■ Source text ■
BEGIN
Website blocking is without a doubt one of the favorite anti-piracy tools of the entertainment industries.

The UK has been a leader on this front. Since 2011, the High Court has ordered ISPs to block access to many popular pirate sites.

Over time the number of blocked URLs in the UK has grown steadily to well over 1,000. This includes many popular torrent, streaming, and direct download sites, which remain barred today.

We have covered these efforts extensively here at TorrentFreak. However, since late 2016 something appears to have changed. The movie industry’s MPA(A) and the music industry’s BPI suddenly stopped submitting new requests.

The latest regular blocking order dates back nearly three years. While the Premier League did request some “dynamic” blockades of streaming related IP-addresses more recently, there have been no new efforts targeting traditional pirate sites.

This lack of new blocking requests is striking, especially since the UK model is often used as a prime example of anti-piracy enforcement around the world. Just a few months ago, MPAA and RIAA argued that it should become part of a possible US-UK trade deal.

"Website blocking has been successful in the United Kingdom with 63 music sites being ordered to be blocked following music right holders' initiatives. On average this produces a reduction in the use of those sites by UK users by approximately 75 percent," the RIAA said at the time.

Despite this effectiveness, UK piracy site-blocking efforts have been rather stagnant. While older court order are sill updated with new domain names, no new sites have been targeted by the MPA(A) and BPI in years. As such, new pirate sites can flourish.

TorrentFreak reached out to the MPA and BPI for a comment on this apparent slowdown. Neither organization gave a concrete reason for the absence of recent applications.

MPA informed TorrentFreak that it will continue to use a range of different methods for its enforcement efforts around the world. That includes working with local enforcement agencies to refer criminal cases, offering consumers new and innovative ways to access content, as well as seeking court orders to block access to pirate sites.

“The MPA will continue to use this range of methods as appropriate in the UK as we do around the world. Ensuring that filmmakers everywhere are compensated for their work and that revenues can be reinvested in new productions continues to be the number one priority for the MPA,” the group said.

BPI also stressed that site-blocking remains part of its anti-piracy toolbox.

"There are a very wide range of effective and complementary tools we use to reduce music piracy – site blocking is just a part of these,” a BPI spokesperson told us.

BPI’s other tools include delisting infringing URLs from search engines, site demotion under the search engine Voluntary Code of Practice, direct litigation against sites, criminal investigations, disrupting money flows to pirate sites, anti-piracy partnerships with online platforms, and consumer education.

The music group didn’t provide any details that explain why no new blocking orders were requested in recent years. However, it suggests that other tools are more appropriate at the current time.
END
■ Source data ■
BEGIN
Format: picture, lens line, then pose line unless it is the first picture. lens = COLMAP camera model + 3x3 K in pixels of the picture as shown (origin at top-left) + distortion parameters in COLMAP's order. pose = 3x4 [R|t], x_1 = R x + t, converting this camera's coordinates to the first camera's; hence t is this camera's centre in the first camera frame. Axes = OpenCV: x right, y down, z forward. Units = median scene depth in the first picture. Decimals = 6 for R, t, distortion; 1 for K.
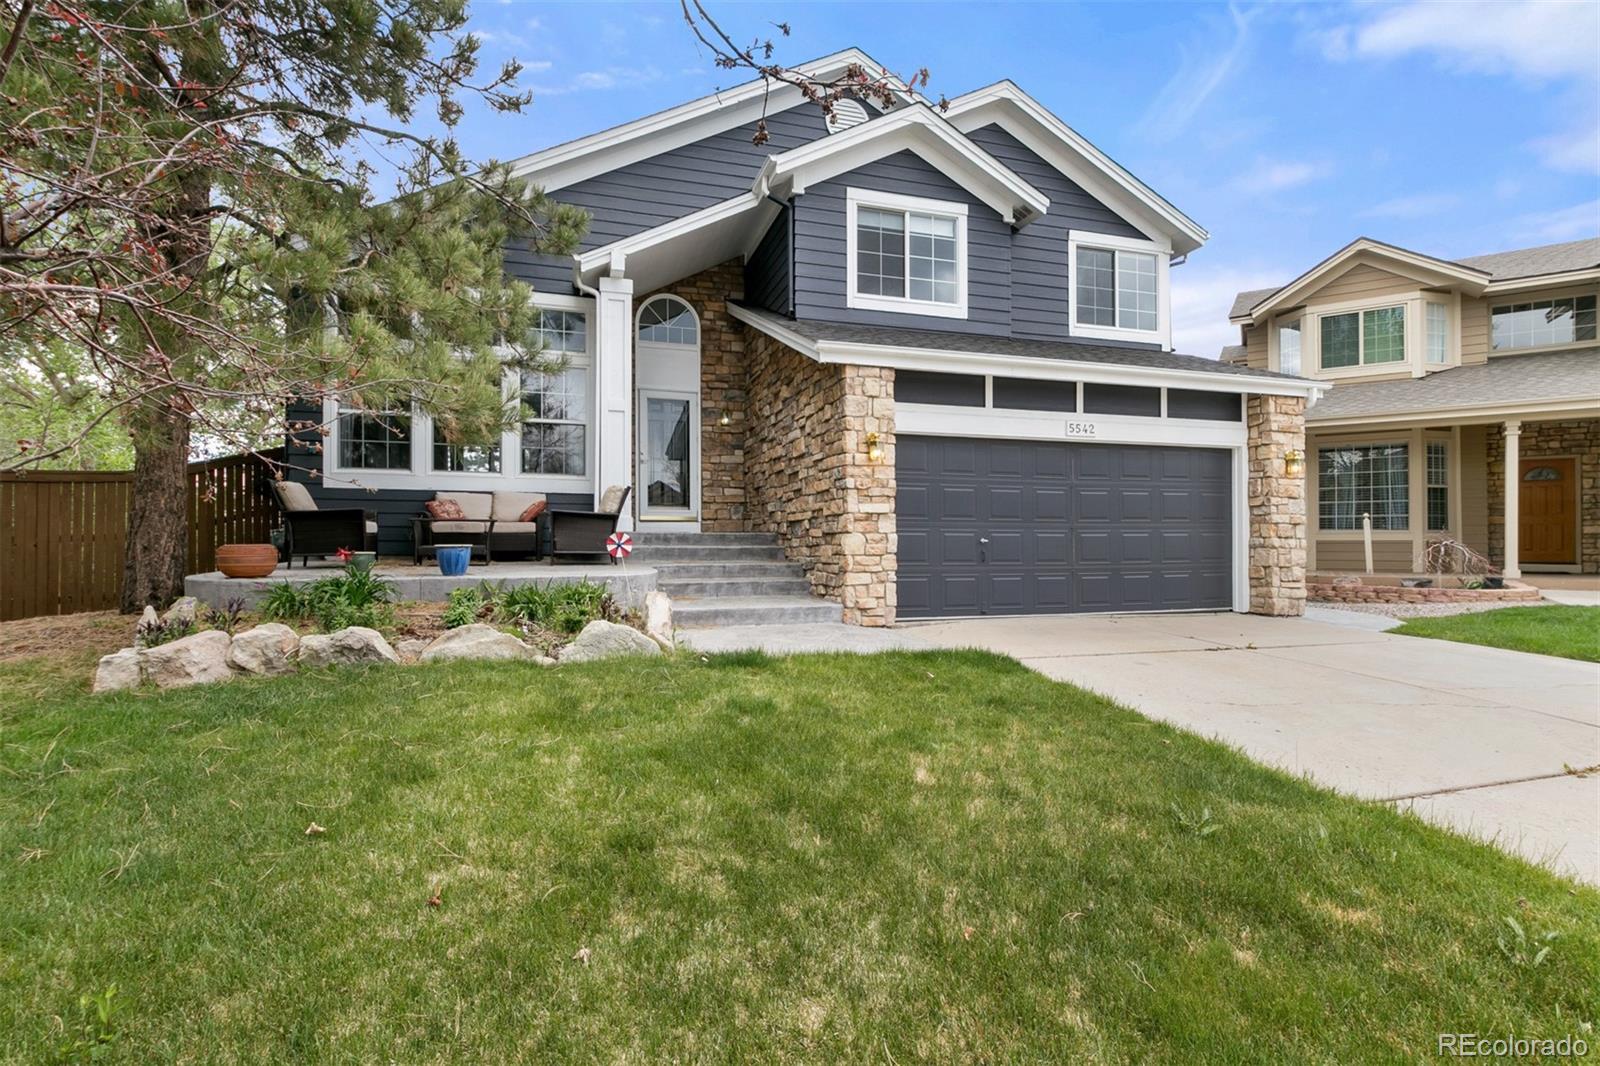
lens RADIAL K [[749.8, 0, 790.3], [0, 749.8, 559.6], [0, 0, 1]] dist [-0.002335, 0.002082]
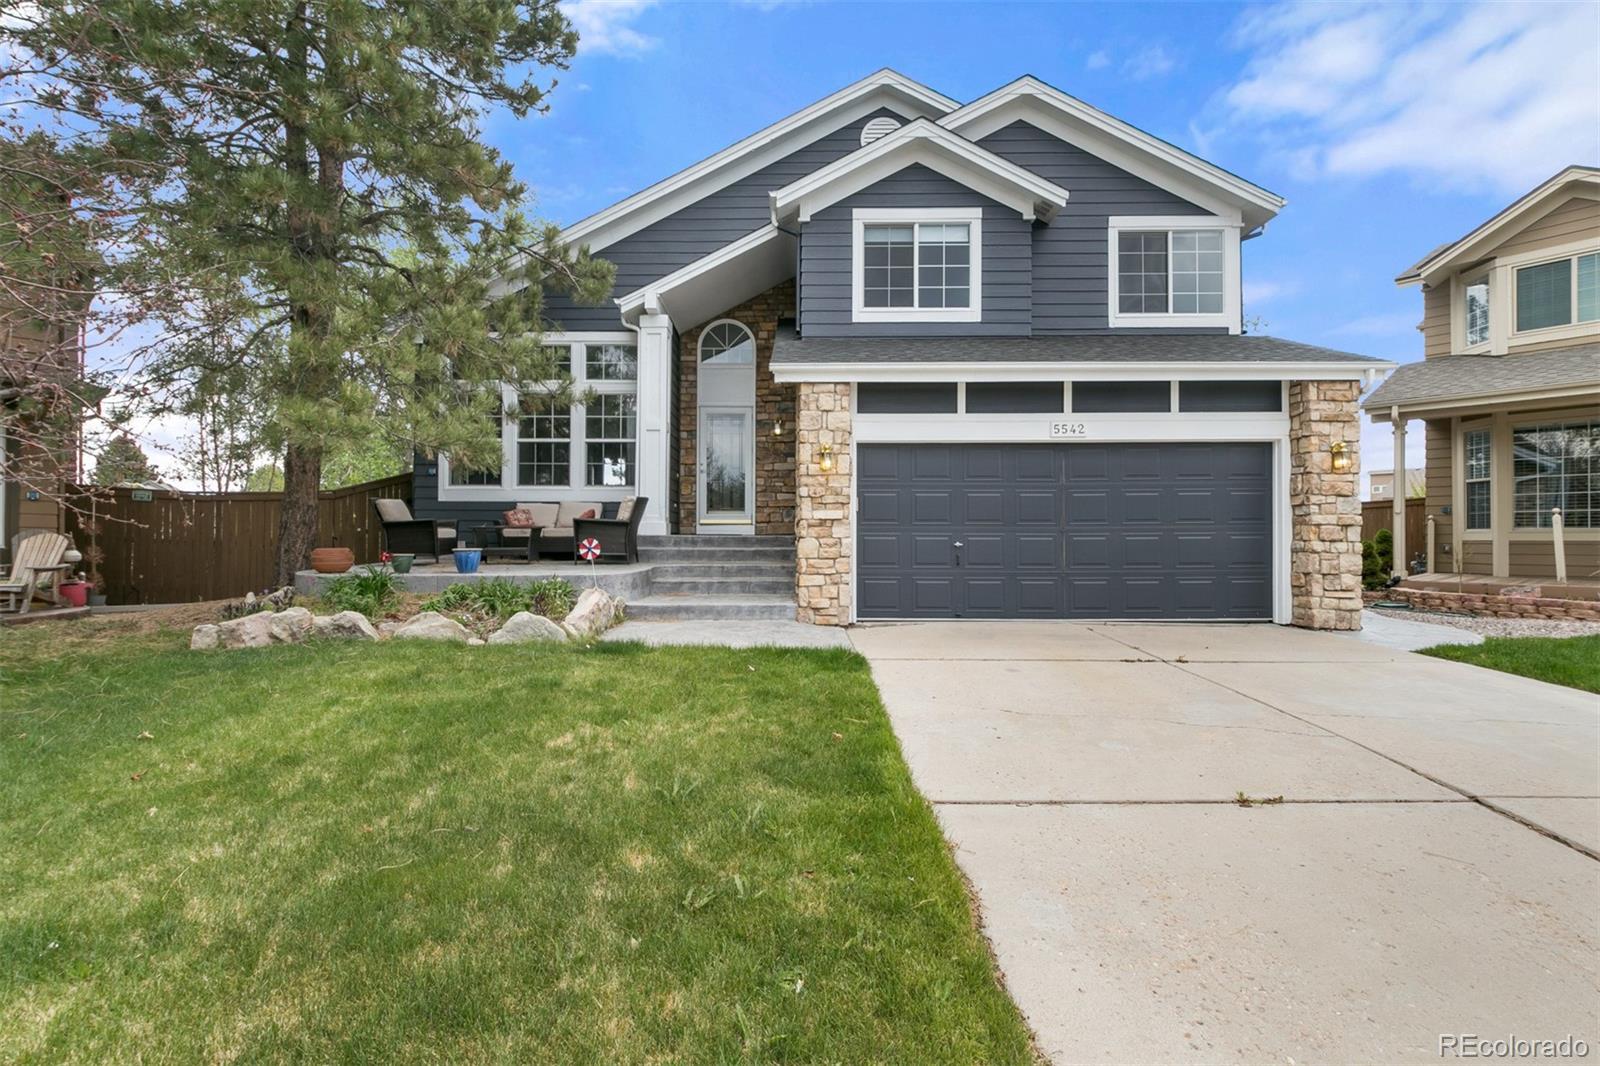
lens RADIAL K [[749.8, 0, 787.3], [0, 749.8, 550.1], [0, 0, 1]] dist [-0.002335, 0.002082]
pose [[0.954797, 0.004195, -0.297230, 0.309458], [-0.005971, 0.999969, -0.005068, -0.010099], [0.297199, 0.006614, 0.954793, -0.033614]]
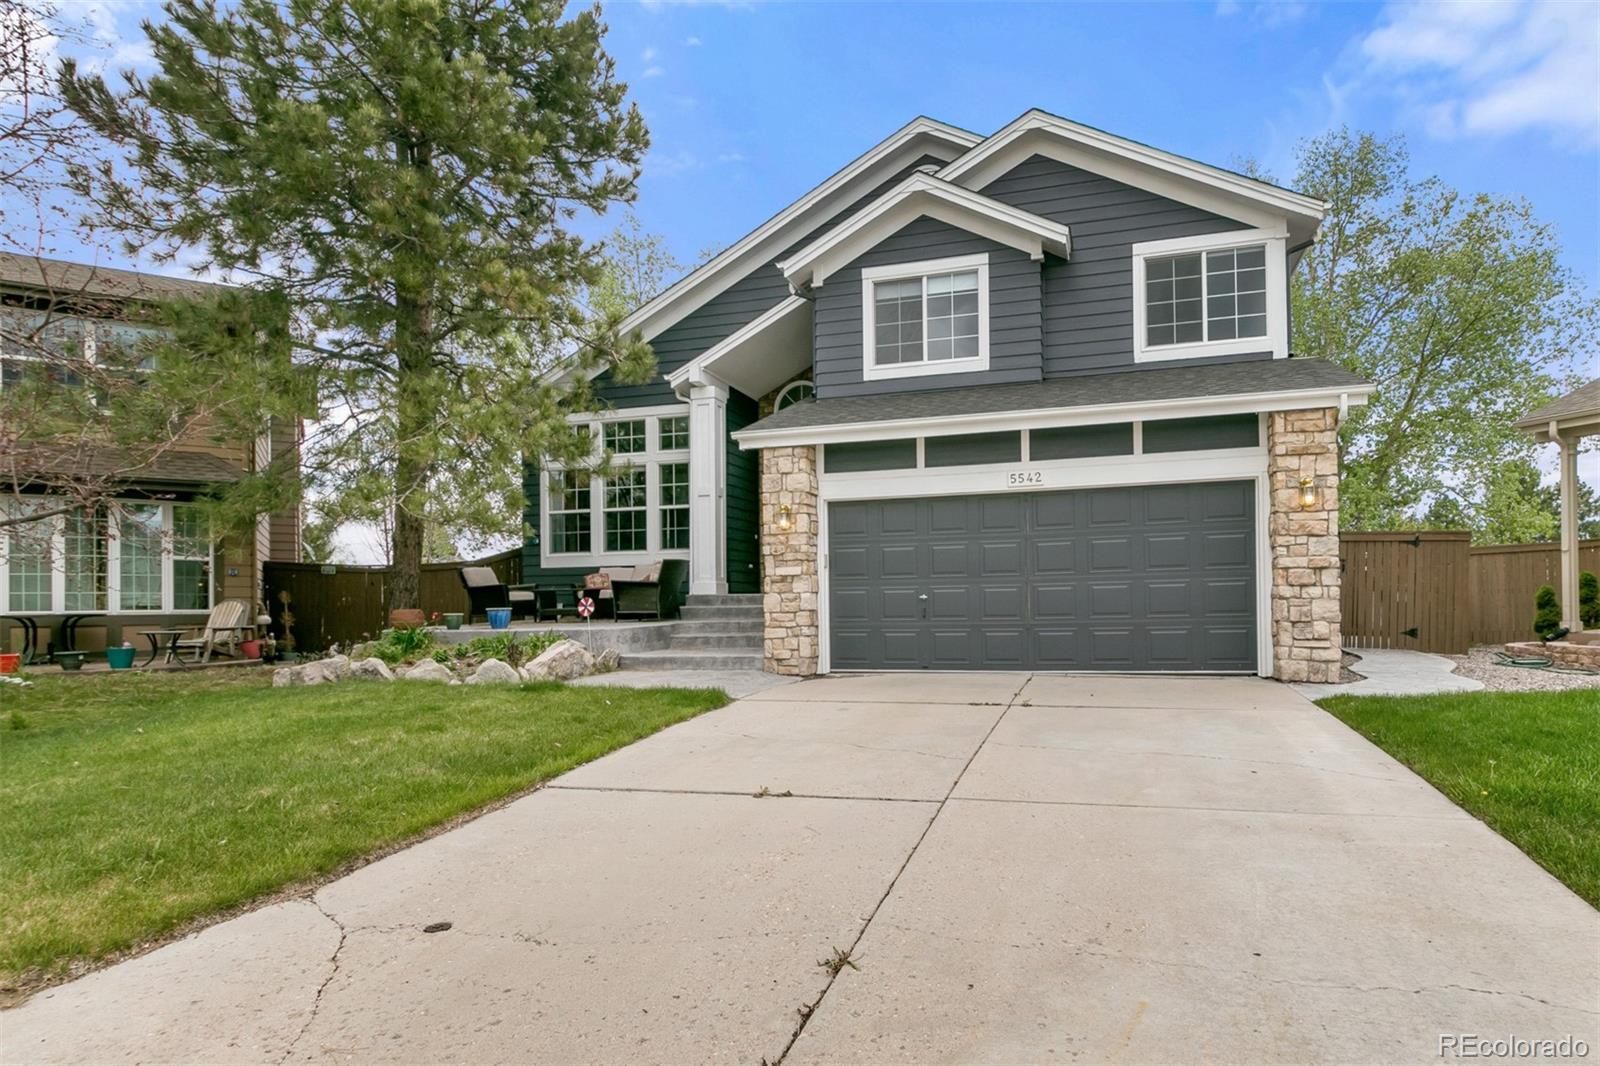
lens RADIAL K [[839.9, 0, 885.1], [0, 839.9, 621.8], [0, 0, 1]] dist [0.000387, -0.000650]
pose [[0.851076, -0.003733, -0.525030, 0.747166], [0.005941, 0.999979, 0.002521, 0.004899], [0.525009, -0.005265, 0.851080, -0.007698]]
END
■ Tasks to perform ■
1. According to the article on UK website blocking, is each statement true? Answer yes or no, and quote the words from the article that decide it.
(a) The High Court has been ordering ISPs to block pirate sites since 2011.
(b) The MPA gave TorrentFreak a concrete reason for making no recent blocking applications.
(c) The RIAA said that blocking cuts use of the blocked sites by UK users by roughly 75 percent.
2. From the article on UK website blocking, extract everything from "MPA informed TorrentFreak" down to "its anti-piracy toolbox.", word for word.
The material that comes after the article is not needed here.

■ Per-task answers ■
1.
(a) Yes: "Since 2011, the High Court has ordered ISPs to block access to many popular pirate sites."
(b) No: "Neither organization gave a concrete reason for the absence of recent applications."
(c) Yes: "On average this produces a reduction in the use of those sites by UK users by approximately 75 percent"

2.
MPA informed TorrentFreak that it will continue to use a range of different methods for its enforcement efforts around the world. That includes working with local enforcement agencies to refer criminal cases, offering consumers new and innovative ways to access content, as well as seeking court orders to block access to pirate sites.

“The MPA will continue to use this range of methods as appropriate in the UK as we do around the world. Ensuring that filmmakers everywhere are compensated for their work and that revenues can be reinvested in new productions continues to be the number one priority for the MPA,” the group said.

BPI also stressed that site-blocking remains part of its anti-piracy toolbox.